**SUPPLIED PASSAGE**.
※
= Cormac Mac Duinnshléibhe =

Irish physician and scribe

Cormac Mac Duinnshléibhe (anglicized as Cormac MacDonlevy, fl. c. 1460.) was an Irish physician and scribe. He was an influential medieval Irish physician and medical scholar of the Arabian school and was educated at universities in Continental Europe.

He is famed for advancing Irish mediaeval medical practice by translating, for the first time, seminal Continental European medical texts from Latin to the vernacular. His translations provided the maojrity of Irish physicians, who were exclusively Irish-speaking and normally hereditarily, with their first access to refer to those texts.

==Background==
Cormac was descended from the Donlevy, who were the last ruling dynasty of the over-kingdom of Ulaid. They migrated to the kingdom of Tyrconnell and became hereditary chief physicians to its rulers, the Ó Domhnaill clan.

He held a bachelor of physic although the medical school or university from which he graduated is unknown.

==Works==
He was notable for being a prolific translator, creating and consolidating Irish medical, anatomical, pharmaceutical and botanical terms.

In 1459, in Cloyne, County Cork, he translated De Dosibus Medicarum by Walter de Agilon.
※
**PROBLEMS TO SOLVE**.
• a. Translate this sentence from the article on Cormac Mac Duinnshléibhe into Spanish: "Cormac was descended from the Donlevy, who were the last ruling dynasty of the over-kingdom of Ulaid."
• b. Carry the article on Cormac Mac Duinnshléibhe forward from its last sentence.
※
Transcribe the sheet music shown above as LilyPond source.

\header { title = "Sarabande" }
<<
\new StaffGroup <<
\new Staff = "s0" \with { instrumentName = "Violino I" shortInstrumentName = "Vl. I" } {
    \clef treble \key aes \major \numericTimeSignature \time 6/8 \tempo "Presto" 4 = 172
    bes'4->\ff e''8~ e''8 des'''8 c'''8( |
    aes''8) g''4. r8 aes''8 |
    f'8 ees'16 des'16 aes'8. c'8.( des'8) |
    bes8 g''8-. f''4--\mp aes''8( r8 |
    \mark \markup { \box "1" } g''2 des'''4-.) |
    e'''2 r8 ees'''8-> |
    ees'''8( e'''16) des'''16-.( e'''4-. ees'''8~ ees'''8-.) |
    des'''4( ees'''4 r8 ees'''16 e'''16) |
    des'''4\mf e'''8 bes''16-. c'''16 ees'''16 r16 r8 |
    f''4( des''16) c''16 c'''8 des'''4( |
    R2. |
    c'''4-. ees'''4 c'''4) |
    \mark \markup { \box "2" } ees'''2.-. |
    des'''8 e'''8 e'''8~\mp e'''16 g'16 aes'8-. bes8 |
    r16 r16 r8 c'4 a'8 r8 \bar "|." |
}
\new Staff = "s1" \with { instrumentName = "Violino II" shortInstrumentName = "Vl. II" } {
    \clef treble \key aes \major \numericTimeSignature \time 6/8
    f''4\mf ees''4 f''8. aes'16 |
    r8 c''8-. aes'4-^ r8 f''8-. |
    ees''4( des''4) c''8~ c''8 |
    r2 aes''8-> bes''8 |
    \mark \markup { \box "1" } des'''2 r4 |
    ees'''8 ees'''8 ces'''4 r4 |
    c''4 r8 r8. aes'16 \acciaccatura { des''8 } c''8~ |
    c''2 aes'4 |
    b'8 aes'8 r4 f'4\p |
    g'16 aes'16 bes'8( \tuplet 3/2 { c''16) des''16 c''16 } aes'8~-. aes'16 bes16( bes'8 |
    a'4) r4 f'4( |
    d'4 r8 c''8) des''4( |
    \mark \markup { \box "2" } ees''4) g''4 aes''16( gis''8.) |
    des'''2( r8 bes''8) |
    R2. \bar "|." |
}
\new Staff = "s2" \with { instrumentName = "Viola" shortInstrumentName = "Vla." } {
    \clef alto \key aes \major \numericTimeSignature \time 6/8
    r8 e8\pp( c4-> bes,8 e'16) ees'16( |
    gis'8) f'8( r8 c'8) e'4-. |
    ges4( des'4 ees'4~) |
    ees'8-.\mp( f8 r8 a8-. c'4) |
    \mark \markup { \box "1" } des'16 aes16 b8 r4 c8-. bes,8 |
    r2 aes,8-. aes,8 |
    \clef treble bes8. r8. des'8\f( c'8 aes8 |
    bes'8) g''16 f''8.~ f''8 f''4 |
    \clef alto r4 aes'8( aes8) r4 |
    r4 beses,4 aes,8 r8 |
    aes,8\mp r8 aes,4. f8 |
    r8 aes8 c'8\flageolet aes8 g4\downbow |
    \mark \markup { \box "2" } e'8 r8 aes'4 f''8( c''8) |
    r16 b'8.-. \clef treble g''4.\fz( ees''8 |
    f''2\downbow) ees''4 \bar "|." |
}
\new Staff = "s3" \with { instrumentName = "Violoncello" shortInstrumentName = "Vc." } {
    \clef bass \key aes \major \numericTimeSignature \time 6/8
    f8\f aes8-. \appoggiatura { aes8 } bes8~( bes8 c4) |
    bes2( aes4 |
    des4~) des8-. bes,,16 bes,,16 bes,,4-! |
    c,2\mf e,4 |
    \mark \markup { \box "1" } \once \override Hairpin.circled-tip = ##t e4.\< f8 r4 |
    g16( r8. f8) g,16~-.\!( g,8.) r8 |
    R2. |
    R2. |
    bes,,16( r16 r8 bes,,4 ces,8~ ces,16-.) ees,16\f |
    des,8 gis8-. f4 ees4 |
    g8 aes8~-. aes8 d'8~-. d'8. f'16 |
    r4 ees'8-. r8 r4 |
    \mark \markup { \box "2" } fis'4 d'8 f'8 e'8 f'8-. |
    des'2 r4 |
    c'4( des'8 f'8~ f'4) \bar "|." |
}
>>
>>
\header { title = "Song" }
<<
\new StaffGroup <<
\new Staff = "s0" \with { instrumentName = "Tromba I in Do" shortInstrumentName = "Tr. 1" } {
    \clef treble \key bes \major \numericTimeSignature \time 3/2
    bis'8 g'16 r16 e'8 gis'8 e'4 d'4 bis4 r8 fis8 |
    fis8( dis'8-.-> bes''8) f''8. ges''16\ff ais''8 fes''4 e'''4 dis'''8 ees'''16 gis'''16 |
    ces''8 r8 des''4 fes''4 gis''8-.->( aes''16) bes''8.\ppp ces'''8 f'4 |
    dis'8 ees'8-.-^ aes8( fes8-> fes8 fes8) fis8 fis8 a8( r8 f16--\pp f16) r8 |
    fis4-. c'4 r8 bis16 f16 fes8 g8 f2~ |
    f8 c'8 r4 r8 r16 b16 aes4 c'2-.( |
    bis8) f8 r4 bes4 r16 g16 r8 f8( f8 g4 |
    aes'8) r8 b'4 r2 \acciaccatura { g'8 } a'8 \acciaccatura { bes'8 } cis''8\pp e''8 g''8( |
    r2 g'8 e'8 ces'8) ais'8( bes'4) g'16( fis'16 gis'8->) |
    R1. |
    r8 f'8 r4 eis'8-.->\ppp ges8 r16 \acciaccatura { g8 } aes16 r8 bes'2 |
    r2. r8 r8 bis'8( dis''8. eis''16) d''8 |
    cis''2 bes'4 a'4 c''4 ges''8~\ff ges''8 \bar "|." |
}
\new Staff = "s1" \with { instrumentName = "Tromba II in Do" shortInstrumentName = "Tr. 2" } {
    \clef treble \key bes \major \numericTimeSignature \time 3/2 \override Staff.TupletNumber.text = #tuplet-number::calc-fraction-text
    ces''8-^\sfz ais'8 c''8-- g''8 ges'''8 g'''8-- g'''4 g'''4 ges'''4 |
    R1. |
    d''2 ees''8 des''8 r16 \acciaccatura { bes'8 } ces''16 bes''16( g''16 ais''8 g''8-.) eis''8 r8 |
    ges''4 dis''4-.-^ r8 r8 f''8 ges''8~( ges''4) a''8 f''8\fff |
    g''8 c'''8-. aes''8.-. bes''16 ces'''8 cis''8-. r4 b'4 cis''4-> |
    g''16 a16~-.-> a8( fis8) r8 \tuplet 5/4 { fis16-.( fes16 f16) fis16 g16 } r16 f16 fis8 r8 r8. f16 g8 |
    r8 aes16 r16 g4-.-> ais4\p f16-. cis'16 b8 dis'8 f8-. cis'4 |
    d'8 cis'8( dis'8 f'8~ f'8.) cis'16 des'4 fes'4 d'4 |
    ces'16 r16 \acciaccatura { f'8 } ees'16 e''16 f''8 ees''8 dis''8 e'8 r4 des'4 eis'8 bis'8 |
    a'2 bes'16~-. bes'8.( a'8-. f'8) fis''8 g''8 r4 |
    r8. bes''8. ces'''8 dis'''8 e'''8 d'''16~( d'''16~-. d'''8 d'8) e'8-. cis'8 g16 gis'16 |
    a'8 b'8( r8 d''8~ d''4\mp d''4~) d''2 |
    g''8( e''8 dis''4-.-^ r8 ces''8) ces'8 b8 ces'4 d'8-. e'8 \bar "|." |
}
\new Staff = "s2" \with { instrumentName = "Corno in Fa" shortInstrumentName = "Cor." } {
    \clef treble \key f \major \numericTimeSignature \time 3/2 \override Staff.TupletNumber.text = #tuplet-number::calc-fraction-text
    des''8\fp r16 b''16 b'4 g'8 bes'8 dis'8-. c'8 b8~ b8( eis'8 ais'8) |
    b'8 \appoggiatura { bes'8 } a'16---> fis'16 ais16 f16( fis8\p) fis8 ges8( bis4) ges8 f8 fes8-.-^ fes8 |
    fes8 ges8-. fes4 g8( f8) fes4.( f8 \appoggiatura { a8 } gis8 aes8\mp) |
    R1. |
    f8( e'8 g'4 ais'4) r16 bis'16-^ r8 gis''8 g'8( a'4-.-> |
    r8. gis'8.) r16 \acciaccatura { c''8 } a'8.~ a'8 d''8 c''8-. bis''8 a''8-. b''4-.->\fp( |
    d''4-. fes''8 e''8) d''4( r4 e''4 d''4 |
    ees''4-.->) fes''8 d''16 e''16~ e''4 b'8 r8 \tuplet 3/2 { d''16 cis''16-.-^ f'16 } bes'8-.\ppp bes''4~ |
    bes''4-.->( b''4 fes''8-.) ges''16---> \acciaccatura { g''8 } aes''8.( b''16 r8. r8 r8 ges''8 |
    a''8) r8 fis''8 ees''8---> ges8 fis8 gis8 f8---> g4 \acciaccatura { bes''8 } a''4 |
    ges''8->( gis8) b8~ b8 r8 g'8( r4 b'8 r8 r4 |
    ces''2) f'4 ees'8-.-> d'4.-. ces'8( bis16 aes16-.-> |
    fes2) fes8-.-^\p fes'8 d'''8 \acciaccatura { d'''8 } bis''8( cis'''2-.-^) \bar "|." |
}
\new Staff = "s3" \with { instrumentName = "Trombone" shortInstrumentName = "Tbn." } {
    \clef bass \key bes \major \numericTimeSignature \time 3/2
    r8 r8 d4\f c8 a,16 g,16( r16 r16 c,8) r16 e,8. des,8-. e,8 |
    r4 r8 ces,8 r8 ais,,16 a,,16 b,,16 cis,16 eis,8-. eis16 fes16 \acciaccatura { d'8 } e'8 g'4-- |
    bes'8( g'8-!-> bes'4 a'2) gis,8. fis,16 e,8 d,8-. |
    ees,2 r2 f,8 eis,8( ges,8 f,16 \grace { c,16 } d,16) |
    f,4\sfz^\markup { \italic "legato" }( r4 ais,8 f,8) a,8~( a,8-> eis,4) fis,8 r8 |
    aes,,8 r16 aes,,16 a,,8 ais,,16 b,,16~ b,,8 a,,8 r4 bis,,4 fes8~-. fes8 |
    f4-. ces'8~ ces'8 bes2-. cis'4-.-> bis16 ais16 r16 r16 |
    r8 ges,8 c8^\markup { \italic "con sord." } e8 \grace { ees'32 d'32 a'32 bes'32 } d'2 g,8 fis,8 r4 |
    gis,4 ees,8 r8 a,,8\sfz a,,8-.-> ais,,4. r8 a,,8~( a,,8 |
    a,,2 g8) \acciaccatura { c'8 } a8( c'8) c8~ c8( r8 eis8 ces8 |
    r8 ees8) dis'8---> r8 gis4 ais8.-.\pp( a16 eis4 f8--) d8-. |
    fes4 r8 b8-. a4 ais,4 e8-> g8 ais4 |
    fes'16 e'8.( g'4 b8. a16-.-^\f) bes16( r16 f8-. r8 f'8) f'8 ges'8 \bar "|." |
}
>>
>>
※
**TASK-BY-TASK ANSWERS**.
• a. Cormac descendía de los Donlevy, que fueron la última dinastía reinante del reino supremo de Ulaid.

• b.
In or about 1470, Cormac MacDonlevy, M.B. commenced the twelve-year task of first translating the French physician Bernard of Gordon's extensive medical work, the Lilium medicine (1320), from Latin to Irish. Thereafter, as it had some 150 years earlier with the Continental European medical community, the monumental Lilium medicine (English: "Lily of Medicine") achieved great popularity among the medical community of the Celtic nations. Excerpts were included in the Catalogue of the Irish Manuscripts in the British Museum by Standish Hayes O'Grady and Robin Flower.

Cormac, also, first translated Gordon's De pronosticis (c. 1295) and Gaulteris Agilon's De dosibus (c. 1250) from Latin into Irish. Gaulteris' De dosibus, a pharmaceutical tract and well-used historical source, provides a concise introduction to the basic principles and operations of mediaeval European pharmacy. Cormac too first translated from Latin to Irish the French physician and surgeon Guy de Chauliac's Chirurgia magna, a major surgical text (c. 1363), as well as other major Continental European medical texts.

He also translated Gordon's De decem ingeniis curandorum morborum (1299).